Saturday, July 18, 2009

Charles Krauthammer Gets Even Stupider




How can we leave behind the wonder and glory of the moon?

Let's see, the country is in its worst financial crisis since the Great Depression, the deficit is projected to be around a trillion dollars, yeah, let's go back to the fucking moon! Let's spend a ton of money on another moon landing just because it was fucking cool the first time. That can't really be the reason, right? Krauthammer must have some practical reason for suggesting re-starting the space program, right? No. Not really.

Why do it? It's not for practicality. We didn't go to the moon to spin off cooling suits and freeze-dried fruit. Any technological return is a bonus, not a reason. We go for the wonder and glory of it.





Ah, the wonder and glory of, um a dead hunk of rock in the sky?












Are you serious? A member of the far right is suggesting a massive federal government spending program and the only justification is the "wonder and glory?" Don't we have problems here on Earth we could better spend money on?

Don't we have problems here on Earth? Oh please. Poverty and disease and social ills will always be with us. If we'd waited for them to be rectified before venturing out, we'd still be living in caves.

Oh, touche' Charles! Um, one quibble. The difference is that moving out of caves and into houses with doors and locks meant a much higher degree of protection from wild animals and the elements, where going to the moon is just pretty fucking cool. Many would argue that safety is actually more important than being cool. In fact, pretty much everyone but you, the Fonz, and the guys from Jackass.

After countless millennia of gazing and dreaming, we finally got off the ground at Kitty Hawk in 1903. Within 66 years, a nanosecond in human history, we'd landed on the moon. We've done it with the most beautiful, intricate, complicated -- and ultimately, hopelessly impractical -- machine ever built by man: the space shuttle. We turned this magnificent bird into a truck for hauling goods and people to a tinkertoy we call the International Space Station, itself created in a fit of post-Cold War internationalist absentmindedness as a place where people of differing nationality can sing "Kumbaya" while weightless.

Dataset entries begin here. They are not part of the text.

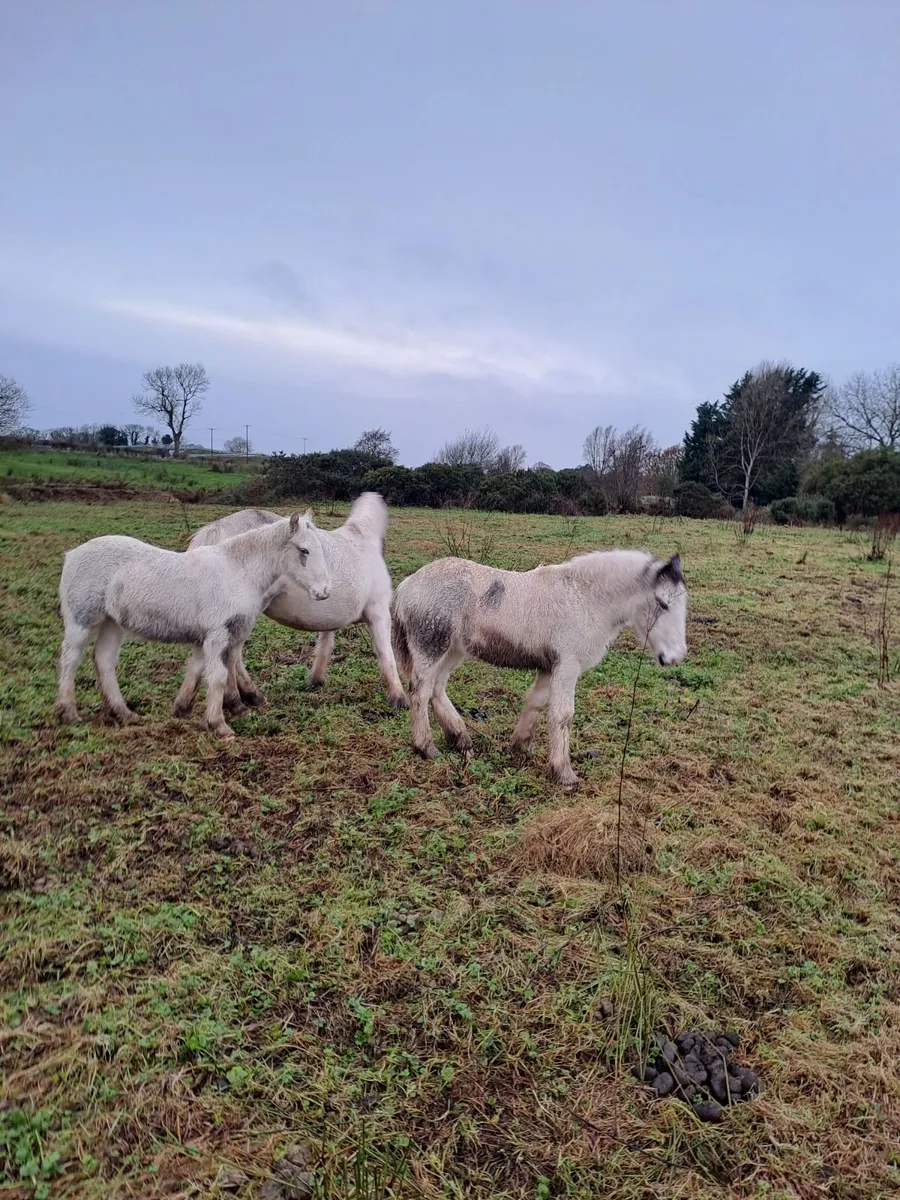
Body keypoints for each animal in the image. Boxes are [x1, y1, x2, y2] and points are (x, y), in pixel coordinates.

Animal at [54, 513, 330, 739]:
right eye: (304, 550)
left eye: (320, 549)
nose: (325, 592)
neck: (237, 570)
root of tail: (72, 554)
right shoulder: (217, 634)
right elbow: (218, 676)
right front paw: (219, 725)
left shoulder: (207, 637)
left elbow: (197, 670)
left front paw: (183, 709)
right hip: (81, 620)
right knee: (70, 659)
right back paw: (68, 713)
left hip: (112, 623)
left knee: (104, 660)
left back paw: (124, 713)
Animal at [186, 492, 407, 711]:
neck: (363, 541)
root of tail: (217, 531)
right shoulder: (378, 613)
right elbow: (387, 655)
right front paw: (399, 697)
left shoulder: (332, 618)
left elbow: (325, 645)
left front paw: (316, 680)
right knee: (232, 654)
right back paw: (246, 697)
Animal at [392, 549, 687, 786]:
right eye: (662, 604)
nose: (675, 657)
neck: (584, 598)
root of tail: (406, 585)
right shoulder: (567, 665)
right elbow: (563, 715)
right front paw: (564, 773)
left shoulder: (549, 667)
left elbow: (535, 703)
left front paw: (520, 747)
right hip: (431, 647)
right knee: (420, 692)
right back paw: (426, 747)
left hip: (453, 650)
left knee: (437, 688)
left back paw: (459, 737)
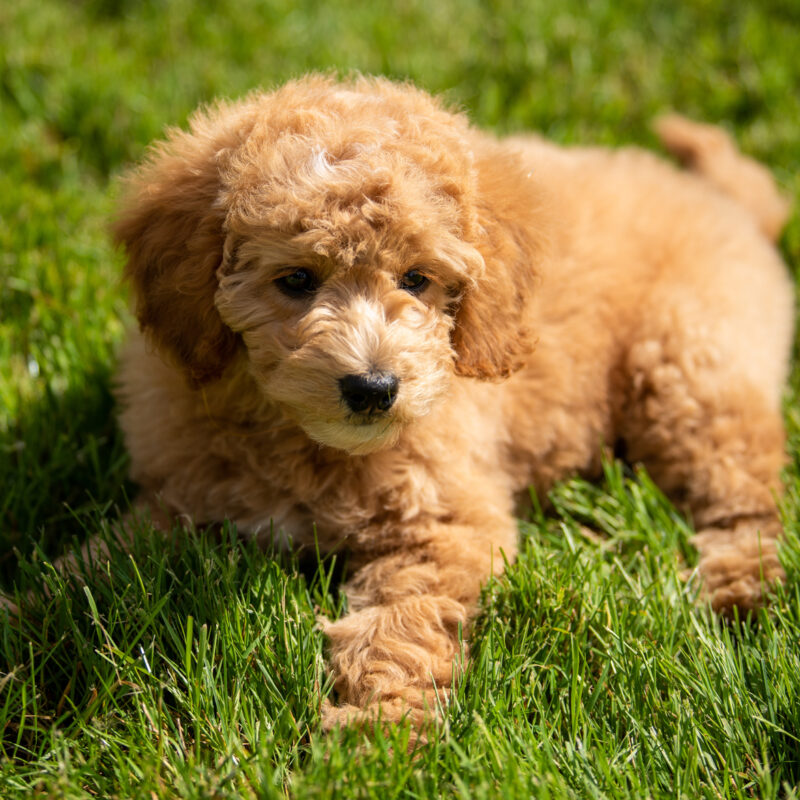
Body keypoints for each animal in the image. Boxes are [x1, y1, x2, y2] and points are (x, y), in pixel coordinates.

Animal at [112, 73, 792, 732]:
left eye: (417, 279)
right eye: (296, 280)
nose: (373, 387)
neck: (311, 447)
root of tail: (725, 204)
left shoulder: (444, 525)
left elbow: (399, 627)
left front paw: (377, 730)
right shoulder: (176, 494)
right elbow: (114, 558)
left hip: (691, 364)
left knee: (746, 484)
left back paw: (741, 589)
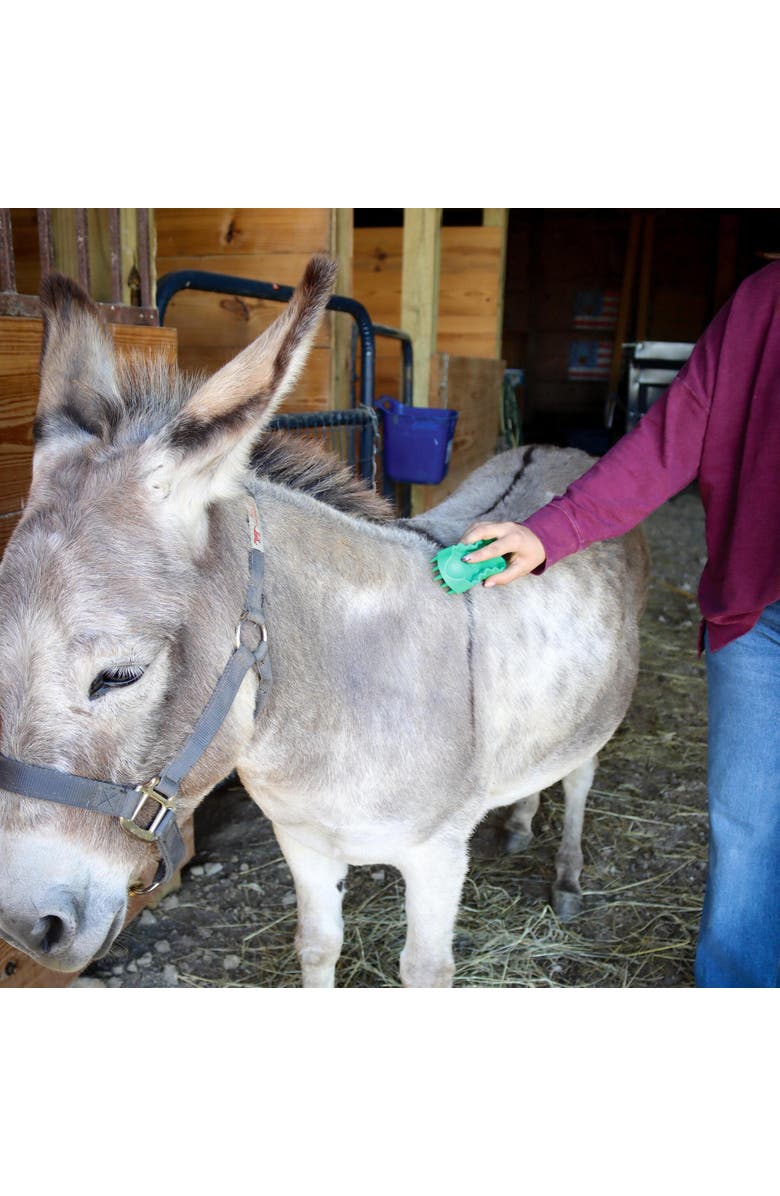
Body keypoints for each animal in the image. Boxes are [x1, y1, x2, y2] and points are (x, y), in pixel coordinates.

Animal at [0, 256, 648, 986]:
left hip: (599, 714)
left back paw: (566, 876)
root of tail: (554, 447)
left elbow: (424, 969)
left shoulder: (436, 854)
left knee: (581, 778)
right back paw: (517, 821)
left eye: (119, 676)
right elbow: (317, 946)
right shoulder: (302, 840)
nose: (24, 927)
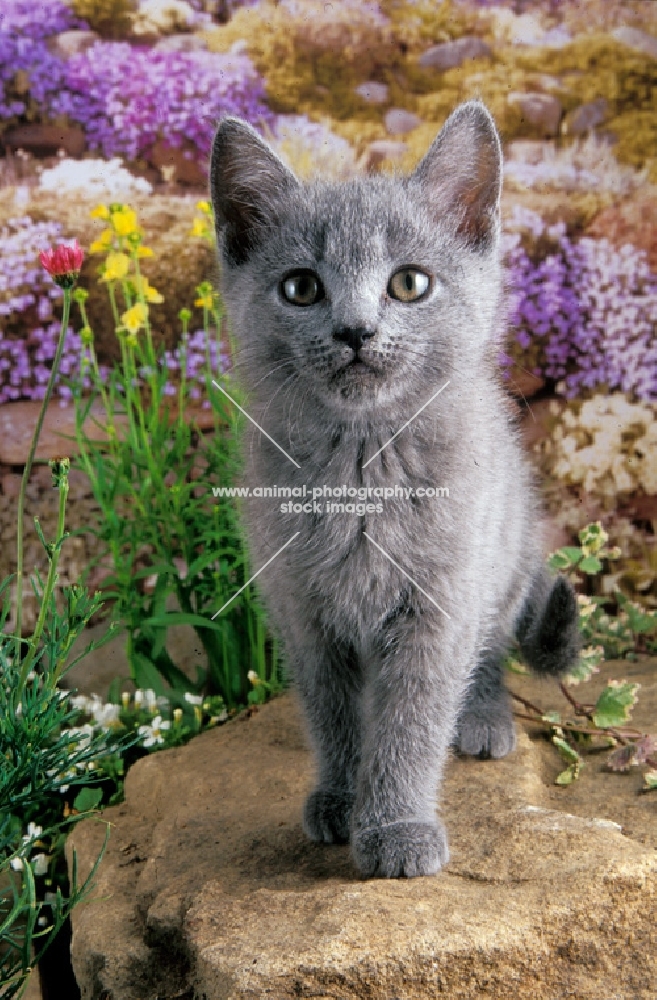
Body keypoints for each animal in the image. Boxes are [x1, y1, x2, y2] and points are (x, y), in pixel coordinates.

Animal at [211, 101, 580, 880]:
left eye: (409, 283)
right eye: (300, 288)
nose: (355, 330)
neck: (361, 467)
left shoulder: (437, 604)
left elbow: (410, 720)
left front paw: (395, 825)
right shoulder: (301, 609)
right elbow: (333, 713)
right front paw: (340, 797)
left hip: (501, 558)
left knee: (489, 648)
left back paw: (482, 718)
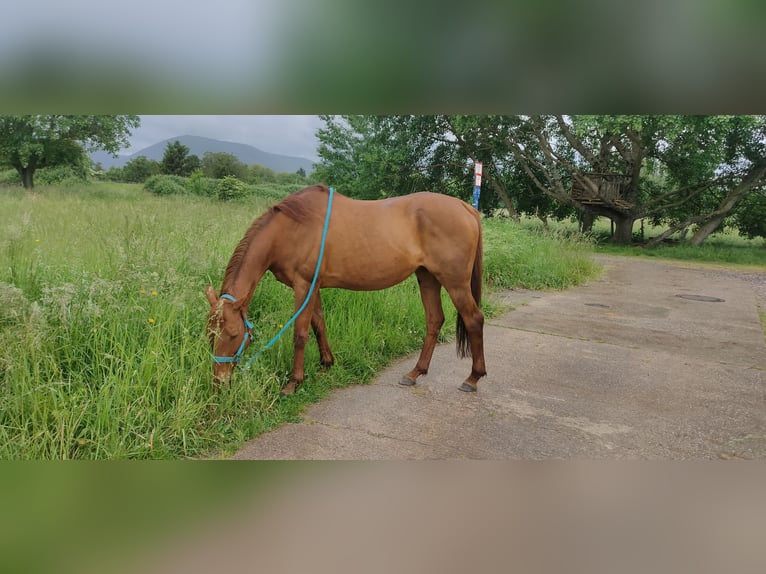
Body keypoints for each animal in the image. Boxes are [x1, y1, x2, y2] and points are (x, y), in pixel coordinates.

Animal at [206, 184, 486, 396]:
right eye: (210, 333)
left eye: (233, 334)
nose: (219, 383)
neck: (290, 229)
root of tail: (466, 208)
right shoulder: (314, 287)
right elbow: (319, 324)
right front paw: (326, 364)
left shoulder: (303, 285)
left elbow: (300, 334)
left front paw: (294, 382)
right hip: (427, 277)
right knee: (434, 320)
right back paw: (415, 373)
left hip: (455, 282)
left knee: (474, 320)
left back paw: (473, 378)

So the US space program is of vital importance, bu the International Space Station, well that's just a "tinkertoy" suited only for the singing of corny folk songs? Oh, yeah that makes sense.

The shuttle is now too dangerous, too fragile and too expensive. Seven more flights and then it is retired, going -- like the Spruce Goose and the Concorde -- into the museum of Things Too Beautiful And Complicated To Survive.

Who knew the caustic, venomous Charles Krauthammer was capable of waxing so poetic over a large piece of machinery?

Fourteen months from today, for the first time since 1962, the U.S. will be incapable not just of sending a man to the moon but of sending anyone into Earth orbit. We'll be totally grounded. We'll have to beg a ride from the Russians or perhaps even the Chinese.

Or we could grow the fuck up. The only reason we ever went to the moon was to show up the Russians. We could stand on the surface of the moon and shout "look what I can do!" like a playground showoff. What are we going to prove by doing it again?

Charles, go back to your science fiction comic books and dream of mating with Barbarella in zero gravity and stop embarrassing yourself in print.